Hacker News new | ask | show | jobs
by wav-part 2718 days ago
> No. You have to trust all the CAs, and the governments that control the DNS.

Not in DNSSEC. .xxx need only trust dnsroot. yyy.xxx need only trust .yyy and dnsroot.

firefox/chrome/etc with support from important orgs with high value names (google.com/bankofamerica.com/etc) would then make sure that dnsroot/.com/etc do not abuse the trust. They have incentive and methods of punishment. There is no legal authority that clients need to map DNS . to existing root keys. A client can map a.b.c to any key it wants.

The risk of gov overreach is same for both tls and DNSSEC. DNSSEC just trusts fewer entities. The only people who benefit from current system, are CAs who are getting $$$ for nothing.
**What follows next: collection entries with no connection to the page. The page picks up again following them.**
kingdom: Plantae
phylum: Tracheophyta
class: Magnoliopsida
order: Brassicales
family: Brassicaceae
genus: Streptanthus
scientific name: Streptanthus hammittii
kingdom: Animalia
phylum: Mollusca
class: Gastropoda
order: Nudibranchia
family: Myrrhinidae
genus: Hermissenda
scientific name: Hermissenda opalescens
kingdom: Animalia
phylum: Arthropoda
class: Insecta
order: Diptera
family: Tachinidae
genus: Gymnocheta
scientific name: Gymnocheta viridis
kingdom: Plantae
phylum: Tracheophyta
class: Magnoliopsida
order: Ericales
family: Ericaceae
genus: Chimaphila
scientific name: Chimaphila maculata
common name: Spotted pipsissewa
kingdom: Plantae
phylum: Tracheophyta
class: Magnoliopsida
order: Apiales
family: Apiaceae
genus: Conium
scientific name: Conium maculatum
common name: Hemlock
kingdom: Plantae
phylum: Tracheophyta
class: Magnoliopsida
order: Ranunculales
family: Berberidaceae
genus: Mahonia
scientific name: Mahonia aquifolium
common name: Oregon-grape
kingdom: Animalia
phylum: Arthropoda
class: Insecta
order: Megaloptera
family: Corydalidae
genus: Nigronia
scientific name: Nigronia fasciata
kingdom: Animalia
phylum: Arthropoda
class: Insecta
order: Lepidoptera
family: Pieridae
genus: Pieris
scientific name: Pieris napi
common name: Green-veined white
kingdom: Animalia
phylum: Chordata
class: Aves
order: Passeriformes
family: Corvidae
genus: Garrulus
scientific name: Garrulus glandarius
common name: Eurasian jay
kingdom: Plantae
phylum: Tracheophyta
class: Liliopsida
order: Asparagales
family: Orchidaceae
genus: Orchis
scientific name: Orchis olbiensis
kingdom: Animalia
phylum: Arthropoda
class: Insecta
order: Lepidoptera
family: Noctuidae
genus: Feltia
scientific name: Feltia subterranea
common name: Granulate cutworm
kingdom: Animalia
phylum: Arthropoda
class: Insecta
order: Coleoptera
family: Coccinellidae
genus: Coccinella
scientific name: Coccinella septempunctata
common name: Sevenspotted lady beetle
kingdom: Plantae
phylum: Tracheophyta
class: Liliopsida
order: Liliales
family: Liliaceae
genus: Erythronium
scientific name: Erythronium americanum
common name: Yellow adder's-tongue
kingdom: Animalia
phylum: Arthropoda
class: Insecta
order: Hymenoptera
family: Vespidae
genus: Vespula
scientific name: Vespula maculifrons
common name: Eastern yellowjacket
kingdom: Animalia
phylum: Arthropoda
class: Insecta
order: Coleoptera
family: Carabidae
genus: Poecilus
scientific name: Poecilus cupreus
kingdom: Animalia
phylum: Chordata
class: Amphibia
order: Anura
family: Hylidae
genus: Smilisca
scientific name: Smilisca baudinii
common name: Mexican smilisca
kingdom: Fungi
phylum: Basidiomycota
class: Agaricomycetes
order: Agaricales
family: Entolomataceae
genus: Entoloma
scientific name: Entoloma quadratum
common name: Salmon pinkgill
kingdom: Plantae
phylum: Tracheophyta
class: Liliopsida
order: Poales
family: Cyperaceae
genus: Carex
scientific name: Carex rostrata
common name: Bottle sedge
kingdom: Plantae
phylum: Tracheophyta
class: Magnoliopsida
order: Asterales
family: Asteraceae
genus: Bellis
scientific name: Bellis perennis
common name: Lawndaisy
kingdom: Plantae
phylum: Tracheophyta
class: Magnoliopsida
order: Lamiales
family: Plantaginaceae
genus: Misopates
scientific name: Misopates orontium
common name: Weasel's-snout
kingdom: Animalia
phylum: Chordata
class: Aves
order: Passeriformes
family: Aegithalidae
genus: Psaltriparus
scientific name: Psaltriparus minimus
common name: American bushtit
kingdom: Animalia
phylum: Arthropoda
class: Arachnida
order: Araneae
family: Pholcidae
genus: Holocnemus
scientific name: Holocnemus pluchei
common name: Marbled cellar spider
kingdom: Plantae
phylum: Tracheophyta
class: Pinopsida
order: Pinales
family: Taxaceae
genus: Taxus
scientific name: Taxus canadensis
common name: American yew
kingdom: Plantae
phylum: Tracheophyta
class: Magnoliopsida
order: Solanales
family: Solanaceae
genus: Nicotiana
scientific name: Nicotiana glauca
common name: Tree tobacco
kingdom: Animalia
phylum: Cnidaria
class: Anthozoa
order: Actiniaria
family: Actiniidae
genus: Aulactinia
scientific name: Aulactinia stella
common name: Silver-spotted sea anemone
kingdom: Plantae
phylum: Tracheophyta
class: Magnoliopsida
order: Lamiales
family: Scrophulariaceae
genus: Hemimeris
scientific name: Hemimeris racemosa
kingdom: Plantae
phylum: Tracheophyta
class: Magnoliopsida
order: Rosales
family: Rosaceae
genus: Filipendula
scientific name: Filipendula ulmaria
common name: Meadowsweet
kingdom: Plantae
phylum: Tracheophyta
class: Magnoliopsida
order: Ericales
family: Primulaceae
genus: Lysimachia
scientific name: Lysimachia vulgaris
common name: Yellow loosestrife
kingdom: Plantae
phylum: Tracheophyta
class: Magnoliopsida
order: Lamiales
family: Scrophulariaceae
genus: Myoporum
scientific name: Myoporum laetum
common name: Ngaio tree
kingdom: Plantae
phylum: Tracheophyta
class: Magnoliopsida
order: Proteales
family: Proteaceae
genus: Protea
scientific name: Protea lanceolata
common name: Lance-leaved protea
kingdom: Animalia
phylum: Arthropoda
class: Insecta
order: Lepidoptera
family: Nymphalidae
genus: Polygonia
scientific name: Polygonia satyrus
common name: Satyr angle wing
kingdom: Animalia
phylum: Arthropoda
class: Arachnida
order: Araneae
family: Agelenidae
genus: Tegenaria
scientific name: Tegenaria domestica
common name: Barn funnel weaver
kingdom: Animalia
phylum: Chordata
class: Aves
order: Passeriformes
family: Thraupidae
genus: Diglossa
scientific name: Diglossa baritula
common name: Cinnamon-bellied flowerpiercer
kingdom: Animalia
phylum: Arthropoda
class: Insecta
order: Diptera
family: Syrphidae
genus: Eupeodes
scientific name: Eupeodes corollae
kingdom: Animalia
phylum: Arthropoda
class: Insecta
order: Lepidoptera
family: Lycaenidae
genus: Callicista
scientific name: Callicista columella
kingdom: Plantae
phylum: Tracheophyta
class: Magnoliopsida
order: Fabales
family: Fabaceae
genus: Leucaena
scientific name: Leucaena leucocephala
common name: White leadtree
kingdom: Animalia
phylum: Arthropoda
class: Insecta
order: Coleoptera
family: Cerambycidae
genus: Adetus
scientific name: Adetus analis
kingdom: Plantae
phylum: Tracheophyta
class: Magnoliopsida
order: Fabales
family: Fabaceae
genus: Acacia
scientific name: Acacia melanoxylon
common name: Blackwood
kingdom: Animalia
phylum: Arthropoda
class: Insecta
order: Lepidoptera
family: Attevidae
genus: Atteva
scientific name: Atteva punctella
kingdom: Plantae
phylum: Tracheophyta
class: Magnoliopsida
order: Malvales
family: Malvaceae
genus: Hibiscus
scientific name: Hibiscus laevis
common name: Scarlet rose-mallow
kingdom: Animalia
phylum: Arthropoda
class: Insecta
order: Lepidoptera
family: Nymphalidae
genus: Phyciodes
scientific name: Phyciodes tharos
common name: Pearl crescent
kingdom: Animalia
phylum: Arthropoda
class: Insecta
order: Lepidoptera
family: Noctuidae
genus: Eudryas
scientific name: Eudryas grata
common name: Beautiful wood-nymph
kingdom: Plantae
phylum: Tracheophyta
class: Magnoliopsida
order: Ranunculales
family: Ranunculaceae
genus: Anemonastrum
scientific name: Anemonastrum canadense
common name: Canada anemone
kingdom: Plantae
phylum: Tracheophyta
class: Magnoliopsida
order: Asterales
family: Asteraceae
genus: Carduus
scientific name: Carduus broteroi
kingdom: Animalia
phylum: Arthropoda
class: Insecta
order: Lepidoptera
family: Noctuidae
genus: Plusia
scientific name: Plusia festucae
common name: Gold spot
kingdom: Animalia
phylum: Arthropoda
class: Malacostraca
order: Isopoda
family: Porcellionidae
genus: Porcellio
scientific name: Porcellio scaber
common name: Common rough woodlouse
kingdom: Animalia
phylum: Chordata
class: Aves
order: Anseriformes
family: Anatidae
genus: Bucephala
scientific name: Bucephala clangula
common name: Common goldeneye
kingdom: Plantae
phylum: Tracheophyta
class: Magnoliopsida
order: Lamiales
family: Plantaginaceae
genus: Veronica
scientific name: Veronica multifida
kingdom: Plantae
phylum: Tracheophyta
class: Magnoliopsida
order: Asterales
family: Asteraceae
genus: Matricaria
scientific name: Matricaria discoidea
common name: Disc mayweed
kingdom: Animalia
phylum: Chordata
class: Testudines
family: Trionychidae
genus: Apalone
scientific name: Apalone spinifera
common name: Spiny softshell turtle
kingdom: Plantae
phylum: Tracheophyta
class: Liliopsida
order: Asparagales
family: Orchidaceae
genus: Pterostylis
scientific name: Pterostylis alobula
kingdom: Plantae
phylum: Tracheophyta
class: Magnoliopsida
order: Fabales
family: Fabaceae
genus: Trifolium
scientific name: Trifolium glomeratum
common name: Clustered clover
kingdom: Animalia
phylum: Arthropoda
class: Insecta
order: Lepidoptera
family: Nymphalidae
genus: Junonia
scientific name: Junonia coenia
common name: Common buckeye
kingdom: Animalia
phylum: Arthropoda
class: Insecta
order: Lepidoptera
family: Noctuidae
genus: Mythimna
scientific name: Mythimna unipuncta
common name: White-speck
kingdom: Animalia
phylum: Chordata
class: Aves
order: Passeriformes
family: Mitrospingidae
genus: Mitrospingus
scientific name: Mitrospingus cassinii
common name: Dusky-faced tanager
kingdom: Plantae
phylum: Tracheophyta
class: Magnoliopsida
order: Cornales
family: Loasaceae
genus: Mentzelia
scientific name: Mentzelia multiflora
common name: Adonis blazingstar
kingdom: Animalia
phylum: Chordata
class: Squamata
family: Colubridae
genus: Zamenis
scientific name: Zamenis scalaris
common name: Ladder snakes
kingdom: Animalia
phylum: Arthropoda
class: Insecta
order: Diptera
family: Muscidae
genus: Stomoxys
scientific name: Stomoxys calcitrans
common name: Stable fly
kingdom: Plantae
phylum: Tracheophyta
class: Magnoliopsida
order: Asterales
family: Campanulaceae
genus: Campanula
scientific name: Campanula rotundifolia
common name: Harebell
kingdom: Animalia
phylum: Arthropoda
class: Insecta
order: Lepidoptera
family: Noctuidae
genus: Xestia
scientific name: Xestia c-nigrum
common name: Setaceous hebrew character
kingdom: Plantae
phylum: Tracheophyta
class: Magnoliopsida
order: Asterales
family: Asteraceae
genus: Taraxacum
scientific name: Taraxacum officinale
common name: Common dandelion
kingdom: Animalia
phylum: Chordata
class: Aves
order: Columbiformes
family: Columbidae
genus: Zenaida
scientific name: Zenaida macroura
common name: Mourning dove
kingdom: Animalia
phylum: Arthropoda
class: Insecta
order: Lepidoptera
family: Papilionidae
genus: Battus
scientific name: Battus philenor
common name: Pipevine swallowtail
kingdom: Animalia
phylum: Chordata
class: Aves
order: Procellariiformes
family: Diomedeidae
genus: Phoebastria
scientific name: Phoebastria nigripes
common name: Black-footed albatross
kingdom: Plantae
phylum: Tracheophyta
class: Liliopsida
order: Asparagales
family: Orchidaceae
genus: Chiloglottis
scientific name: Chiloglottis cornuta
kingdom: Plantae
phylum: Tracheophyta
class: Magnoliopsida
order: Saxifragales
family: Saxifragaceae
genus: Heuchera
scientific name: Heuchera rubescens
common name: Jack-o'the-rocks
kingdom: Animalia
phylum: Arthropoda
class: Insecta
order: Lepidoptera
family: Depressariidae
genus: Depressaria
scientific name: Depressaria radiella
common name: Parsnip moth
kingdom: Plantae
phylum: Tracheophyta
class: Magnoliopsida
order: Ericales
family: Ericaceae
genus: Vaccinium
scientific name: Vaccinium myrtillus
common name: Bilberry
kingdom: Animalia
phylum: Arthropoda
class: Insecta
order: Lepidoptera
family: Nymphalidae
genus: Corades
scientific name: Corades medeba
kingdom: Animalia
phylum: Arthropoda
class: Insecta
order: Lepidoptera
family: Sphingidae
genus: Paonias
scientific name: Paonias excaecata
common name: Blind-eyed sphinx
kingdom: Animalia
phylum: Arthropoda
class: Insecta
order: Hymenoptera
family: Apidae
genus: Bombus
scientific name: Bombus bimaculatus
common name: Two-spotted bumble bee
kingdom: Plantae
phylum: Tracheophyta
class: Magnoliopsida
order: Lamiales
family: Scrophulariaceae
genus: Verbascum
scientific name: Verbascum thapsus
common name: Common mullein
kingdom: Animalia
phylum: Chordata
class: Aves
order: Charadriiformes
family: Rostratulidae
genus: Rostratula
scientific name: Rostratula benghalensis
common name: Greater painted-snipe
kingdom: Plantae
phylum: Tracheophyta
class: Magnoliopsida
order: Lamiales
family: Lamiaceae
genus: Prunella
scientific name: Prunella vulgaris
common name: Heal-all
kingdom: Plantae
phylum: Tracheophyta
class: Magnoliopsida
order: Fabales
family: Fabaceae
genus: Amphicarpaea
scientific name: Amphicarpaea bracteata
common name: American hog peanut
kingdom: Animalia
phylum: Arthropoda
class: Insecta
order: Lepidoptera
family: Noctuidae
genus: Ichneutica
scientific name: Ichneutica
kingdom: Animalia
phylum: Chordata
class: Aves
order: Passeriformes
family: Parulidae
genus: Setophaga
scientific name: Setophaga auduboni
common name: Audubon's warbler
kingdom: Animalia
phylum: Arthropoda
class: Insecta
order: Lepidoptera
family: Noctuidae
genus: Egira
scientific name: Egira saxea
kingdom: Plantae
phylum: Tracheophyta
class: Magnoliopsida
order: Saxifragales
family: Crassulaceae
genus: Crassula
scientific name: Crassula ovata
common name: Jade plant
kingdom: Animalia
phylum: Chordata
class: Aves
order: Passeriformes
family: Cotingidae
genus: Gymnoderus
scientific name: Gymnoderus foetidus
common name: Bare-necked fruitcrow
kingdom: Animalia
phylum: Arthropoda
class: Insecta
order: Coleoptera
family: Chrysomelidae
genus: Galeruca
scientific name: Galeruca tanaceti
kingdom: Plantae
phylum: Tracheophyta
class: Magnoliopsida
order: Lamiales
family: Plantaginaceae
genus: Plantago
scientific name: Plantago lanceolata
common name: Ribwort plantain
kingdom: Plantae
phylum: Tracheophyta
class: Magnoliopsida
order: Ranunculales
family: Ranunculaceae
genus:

> https://www.imperialviolet.org/2015/01/17/notdane.html

This is orthogonal. Weak Keys are not required or implied characterstic of DNSSEC.

2 comments

If browsers start mapping cert trust to something besides the DNS roots... it’s not DNSSEC, it’s something else entirely, it’s “our current system, maybe with some slight tweaks”
I am not suggesting every client do their own mapping, that is not a naming system at all. There has to be very large consenus for a naming system to be effective. I just pointed that out to show that dns is not under any gov control. Its under a control of an entity that can be punished.

However who gets to have dnsroot is just a value of a config in DNSSEC. The value itself should not be used to criticize DNSSEC cause its changeable.

How do you punish .com if they misbehave? Move every site off .com?
No. You just map .com to another key with an agreement that new .com owner pre signs and map existing .com subs the right way. An unaware xxx.com does not need to do anything. As long as its done publically with a bang and enough consensus, disruption should be minimal.

Again this is unavoidable in any system that need trust. Thats why I like PoW DNS.

Who is "you"? The people we're afraid of manipulating .COM control the DNS. Google can't "map .com to another key". Their option would be to leave .COM; that is the gun DNSSEC would give to the USG to hold against Google's head.
You is firefox/chrome/etc. Yes you can. The ownership of .com is not as exclusive/protected as .xxx or xxx.com. Thus the firefox/chrome/etc can map it to anyone they feel. Considering so many high value .com subnames, .com can be transferred to neutral party or even dnsroot. USG do not own ".com" string. No one does. Just like ".".
The linked article is about why you can’t simply trust the DNS roots, even if you were naive enough to want to.
If you can’t trust them then the whole thing crumbles anyway.

All you need to obtain valid TLS certs for any domain is to make a CA think you control the domain. So the CA’s trust in the DNS root is already functioning as the basis of X.509.

You manifestly can't trust them today, couldn't yesterday, or for the last 30 years, despite the rise of e-commerce and the gradual shift of all applications to the web with its domain-validated WebPKI. Google doesn't DNSSEC sign. Facebook doesn't DNSSEC sign. No major bank I've found DNSSEC signs. AT&T doesn't DNSSEC sign, nor does Verizon. Some part of Comcast does, or did, and the net effect was that DNSSEC errors broke HBO NOW on launch day for Comcast users (and only Comcast users).

Tell me more about how the whole thing crumbles away? Because I'm pretty sure I'm typing into a TEXTAREA on the real HN, and not some facsimile a DNS hacker created to fool me. The Internet seems to be working fine without the government-run PKI you're saying we have to have.